> _ASSIGNMENT_: Copy all of the data that follows without altering a word.

───

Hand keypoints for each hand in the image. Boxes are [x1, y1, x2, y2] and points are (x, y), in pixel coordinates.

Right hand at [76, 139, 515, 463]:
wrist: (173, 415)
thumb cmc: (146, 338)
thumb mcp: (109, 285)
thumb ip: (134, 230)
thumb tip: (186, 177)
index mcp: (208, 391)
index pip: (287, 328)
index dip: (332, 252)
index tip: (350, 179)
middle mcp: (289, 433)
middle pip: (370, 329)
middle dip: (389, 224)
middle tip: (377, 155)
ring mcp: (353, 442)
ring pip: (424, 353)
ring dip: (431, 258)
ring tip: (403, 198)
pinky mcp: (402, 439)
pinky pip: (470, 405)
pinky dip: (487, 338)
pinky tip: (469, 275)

───

> _ANSWER TO THIS EXERCISE_:
Hand keypoints for each hand in the image. Boxes are [x1, y1, x2, y2] and points are (x, y), in pixel coordinates.

Right hand at [76, 139, 515, 463]:
wrist: (173, 415)
thumb cmc: (146, 338)
thumb mcp: (109, 285)
thumb ip: (134, 230)
thumb tip: (186, 177)
index mcp: (208, 391)
index pip: (287, 328)
index dip: (332, 252)
index tip: (350, 179)
middle mcp: (289, 433)
middle pip: (370, 329)
middle dip: (389, 224)
middle tip: (377, 155)
ring mcp: (353, 442)
ring pip: (424, 353)
ring dip: (431, 258)
ring tip: (403, 198)
pinky mcp: (402, 439)
pinky pip: (470, 405)
pinky dip: (487, 338)
pinky tip: (469, 275)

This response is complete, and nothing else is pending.